Bioinformatics is an emerging multi-disciplinary field. In this research, we study two problems originating from biological applications using signal processing and statistical patter recognition techniques: (1) the genomic sequence alignment problem, and (2) the data integrity problem on Single Nucleotide Polymorphisms (SNP) data sets.; First, we introduced a gap sequence matching technique, which facilitates the match of genomic sequences. We studied the behavior of these gap sequences and proposed two methods, histogram-aided alignment (HAA) and matched filter alignment (MFA), to perform the alignment for pairwise and multiple genomic sequences. The main contribution here is that, even with partial knowledge of a genomic sequence (namely, the gap structure), we are able to accurately predict the remaining portions of the sequence using arguments from information theory.

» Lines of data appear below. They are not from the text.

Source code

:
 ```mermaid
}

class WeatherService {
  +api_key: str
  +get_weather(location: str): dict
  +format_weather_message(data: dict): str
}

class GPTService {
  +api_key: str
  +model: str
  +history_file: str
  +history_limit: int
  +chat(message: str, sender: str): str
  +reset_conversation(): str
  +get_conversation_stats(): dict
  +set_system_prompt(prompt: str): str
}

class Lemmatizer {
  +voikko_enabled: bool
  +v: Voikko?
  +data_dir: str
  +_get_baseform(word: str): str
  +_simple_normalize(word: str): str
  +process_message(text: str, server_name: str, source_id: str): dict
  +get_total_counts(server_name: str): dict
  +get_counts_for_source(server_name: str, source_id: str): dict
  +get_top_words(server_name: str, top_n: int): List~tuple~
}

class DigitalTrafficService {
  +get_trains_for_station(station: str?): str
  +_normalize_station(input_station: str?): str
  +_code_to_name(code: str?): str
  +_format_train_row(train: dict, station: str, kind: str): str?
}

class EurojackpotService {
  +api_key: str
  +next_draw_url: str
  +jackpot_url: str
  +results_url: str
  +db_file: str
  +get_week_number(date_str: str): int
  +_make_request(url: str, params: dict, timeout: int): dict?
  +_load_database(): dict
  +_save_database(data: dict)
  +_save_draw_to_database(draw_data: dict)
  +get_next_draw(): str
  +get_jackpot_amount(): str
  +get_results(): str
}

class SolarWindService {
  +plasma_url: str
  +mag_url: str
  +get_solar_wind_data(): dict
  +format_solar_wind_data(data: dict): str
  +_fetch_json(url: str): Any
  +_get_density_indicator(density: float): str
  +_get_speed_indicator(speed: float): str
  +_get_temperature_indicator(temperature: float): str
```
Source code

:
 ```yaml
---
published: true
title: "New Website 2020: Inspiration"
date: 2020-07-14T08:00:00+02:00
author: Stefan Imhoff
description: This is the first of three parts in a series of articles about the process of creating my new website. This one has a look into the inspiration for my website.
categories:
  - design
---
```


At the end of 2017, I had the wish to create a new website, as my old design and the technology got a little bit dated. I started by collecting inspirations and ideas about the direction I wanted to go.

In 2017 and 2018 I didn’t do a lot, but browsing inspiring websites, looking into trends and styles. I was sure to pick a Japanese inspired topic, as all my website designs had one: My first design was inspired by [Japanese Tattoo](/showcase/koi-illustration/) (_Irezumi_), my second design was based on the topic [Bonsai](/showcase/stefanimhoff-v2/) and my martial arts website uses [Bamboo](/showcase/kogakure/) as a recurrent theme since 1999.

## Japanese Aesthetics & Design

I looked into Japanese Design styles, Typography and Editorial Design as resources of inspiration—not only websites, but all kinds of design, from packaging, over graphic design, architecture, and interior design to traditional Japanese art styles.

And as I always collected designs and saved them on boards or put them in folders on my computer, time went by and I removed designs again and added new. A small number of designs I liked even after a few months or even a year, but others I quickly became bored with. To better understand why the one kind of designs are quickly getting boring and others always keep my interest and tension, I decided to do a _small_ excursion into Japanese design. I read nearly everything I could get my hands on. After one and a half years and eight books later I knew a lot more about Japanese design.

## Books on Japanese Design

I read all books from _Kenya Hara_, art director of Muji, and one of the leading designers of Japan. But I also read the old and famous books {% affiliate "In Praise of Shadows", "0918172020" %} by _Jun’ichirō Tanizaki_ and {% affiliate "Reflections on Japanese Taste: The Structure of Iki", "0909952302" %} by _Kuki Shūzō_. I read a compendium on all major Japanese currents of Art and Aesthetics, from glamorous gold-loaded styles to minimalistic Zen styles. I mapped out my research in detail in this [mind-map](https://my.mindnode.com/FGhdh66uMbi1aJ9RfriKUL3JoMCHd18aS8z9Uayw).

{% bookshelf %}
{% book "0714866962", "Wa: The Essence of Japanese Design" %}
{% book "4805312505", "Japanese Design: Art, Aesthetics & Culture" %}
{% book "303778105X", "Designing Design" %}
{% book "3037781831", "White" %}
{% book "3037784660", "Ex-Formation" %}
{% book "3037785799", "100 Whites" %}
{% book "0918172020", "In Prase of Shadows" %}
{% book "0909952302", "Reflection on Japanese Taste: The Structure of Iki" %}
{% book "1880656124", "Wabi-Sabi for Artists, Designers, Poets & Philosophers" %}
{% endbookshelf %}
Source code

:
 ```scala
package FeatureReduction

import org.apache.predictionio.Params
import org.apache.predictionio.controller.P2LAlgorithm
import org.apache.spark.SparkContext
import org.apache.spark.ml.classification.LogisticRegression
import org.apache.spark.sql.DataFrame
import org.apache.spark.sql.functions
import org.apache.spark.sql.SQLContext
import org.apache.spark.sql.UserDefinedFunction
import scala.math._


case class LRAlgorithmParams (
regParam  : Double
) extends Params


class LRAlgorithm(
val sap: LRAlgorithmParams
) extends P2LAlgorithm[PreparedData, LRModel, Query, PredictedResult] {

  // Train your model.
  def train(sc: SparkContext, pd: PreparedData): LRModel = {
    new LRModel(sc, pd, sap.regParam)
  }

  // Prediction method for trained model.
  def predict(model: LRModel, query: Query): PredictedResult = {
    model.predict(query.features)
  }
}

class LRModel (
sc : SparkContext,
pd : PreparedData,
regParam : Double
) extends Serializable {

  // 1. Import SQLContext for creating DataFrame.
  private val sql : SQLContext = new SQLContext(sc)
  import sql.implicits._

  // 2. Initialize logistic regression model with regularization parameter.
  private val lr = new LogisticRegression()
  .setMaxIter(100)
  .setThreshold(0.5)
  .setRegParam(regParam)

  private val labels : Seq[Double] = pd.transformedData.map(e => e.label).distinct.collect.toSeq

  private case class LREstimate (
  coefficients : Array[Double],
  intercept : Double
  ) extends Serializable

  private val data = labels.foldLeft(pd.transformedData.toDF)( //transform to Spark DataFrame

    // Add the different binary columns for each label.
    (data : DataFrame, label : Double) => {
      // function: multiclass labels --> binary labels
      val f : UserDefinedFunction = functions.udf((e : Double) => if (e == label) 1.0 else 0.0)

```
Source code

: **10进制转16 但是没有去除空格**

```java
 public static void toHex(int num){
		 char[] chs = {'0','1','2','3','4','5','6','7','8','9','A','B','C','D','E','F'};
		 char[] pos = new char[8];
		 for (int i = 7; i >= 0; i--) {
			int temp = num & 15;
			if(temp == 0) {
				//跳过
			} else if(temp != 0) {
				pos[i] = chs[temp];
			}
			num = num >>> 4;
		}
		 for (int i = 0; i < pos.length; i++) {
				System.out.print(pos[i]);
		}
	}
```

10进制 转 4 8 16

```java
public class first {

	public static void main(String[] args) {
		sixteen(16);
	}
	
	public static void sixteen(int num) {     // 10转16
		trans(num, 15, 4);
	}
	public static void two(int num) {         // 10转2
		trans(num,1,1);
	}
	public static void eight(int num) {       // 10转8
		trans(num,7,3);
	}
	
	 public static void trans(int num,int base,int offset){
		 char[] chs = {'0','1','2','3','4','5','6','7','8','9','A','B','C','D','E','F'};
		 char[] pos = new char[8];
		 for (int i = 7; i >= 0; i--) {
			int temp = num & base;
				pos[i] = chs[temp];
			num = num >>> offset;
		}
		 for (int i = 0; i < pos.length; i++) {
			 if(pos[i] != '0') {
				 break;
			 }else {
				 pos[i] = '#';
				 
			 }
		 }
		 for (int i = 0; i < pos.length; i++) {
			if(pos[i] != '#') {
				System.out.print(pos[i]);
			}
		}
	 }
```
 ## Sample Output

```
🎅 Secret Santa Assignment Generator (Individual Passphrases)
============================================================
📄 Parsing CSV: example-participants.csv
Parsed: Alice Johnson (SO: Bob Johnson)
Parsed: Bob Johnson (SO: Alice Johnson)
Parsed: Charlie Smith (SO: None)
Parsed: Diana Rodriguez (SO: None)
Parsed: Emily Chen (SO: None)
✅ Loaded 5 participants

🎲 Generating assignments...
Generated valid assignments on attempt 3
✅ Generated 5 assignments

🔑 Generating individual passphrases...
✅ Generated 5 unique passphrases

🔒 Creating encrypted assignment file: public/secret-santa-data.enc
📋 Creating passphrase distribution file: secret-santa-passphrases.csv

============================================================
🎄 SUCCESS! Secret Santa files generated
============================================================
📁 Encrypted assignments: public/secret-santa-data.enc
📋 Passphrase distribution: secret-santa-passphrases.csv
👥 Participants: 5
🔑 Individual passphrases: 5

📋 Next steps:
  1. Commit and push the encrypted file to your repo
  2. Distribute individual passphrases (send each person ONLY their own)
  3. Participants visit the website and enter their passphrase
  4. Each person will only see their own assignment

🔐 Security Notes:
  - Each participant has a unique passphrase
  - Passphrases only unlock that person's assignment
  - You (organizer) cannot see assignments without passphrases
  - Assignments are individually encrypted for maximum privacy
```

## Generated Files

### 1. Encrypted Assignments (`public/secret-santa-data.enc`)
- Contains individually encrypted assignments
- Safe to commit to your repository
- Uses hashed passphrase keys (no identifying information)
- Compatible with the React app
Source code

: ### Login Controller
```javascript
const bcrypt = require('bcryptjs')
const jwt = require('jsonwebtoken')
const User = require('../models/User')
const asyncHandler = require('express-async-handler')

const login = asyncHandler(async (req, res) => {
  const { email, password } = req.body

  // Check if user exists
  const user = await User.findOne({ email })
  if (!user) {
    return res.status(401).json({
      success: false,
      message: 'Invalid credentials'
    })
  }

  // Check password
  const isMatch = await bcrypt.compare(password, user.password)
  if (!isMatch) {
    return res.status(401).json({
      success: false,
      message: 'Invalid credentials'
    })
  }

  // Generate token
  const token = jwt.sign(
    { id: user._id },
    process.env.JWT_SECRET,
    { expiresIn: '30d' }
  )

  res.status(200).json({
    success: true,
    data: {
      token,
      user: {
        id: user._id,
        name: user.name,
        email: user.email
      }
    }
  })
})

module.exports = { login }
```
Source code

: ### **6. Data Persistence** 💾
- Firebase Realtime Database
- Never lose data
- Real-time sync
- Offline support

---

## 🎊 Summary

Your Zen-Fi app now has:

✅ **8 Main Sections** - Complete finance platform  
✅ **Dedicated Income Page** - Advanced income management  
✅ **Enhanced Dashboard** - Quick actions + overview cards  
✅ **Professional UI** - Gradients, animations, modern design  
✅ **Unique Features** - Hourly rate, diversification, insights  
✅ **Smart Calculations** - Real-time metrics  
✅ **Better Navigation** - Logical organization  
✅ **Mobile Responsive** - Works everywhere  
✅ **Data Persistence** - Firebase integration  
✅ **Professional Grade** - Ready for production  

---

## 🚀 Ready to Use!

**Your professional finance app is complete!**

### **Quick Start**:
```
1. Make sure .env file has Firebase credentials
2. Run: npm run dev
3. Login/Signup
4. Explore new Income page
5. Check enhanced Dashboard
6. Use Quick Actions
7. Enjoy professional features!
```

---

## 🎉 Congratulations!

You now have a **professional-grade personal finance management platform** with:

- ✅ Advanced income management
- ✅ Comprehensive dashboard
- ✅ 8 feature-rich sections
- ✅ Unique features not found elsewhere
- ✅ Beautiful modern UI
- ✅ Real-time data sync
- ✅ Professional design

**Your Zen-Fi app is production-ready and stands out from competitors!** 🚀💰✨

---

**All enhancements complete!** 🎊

We proposed a fast gap sequence alignment system with suffix array implementation (GSA-SA). This system outperforms the current BLAST system (build 2.2.13) in terms of time and accuracy. Since BLAST is the most widely used system for sequence alignment, we expect GSA-SA to facilitate the sequence alignment technique in the near future.; Next, the problem of haplotype block partitioning and missing SNP inference was studied. We proposed to measure the haplotype diversity inside a block using the entropy. Based on this measure, we developed a new algorithm, called IPI (iterative partitioning-inference). The IPI algorithm consists of two steps. In the first step, a dynamic programming algorithm is adopted to partition haplotype data into blocks to minimize the total block entropy. In the second step, an EM-like algorithm is used to infer missing SNPs in each haplotype block to minimize the local block diversity. The IPI algorithm iterates these two steps until the total block entropy is minimized. It was shown by experimental results that the global IPI approach significantly improves the accuracy of the inference. Then, we considered the block-free framework that can accommodate larger data sets for missing SNP inference, without partitioning the haplotype block. The block-free inference system can be extended to haplotype inference and missing genotype inference. Our developed systems can infer all kinds of uncertain data from available data sets.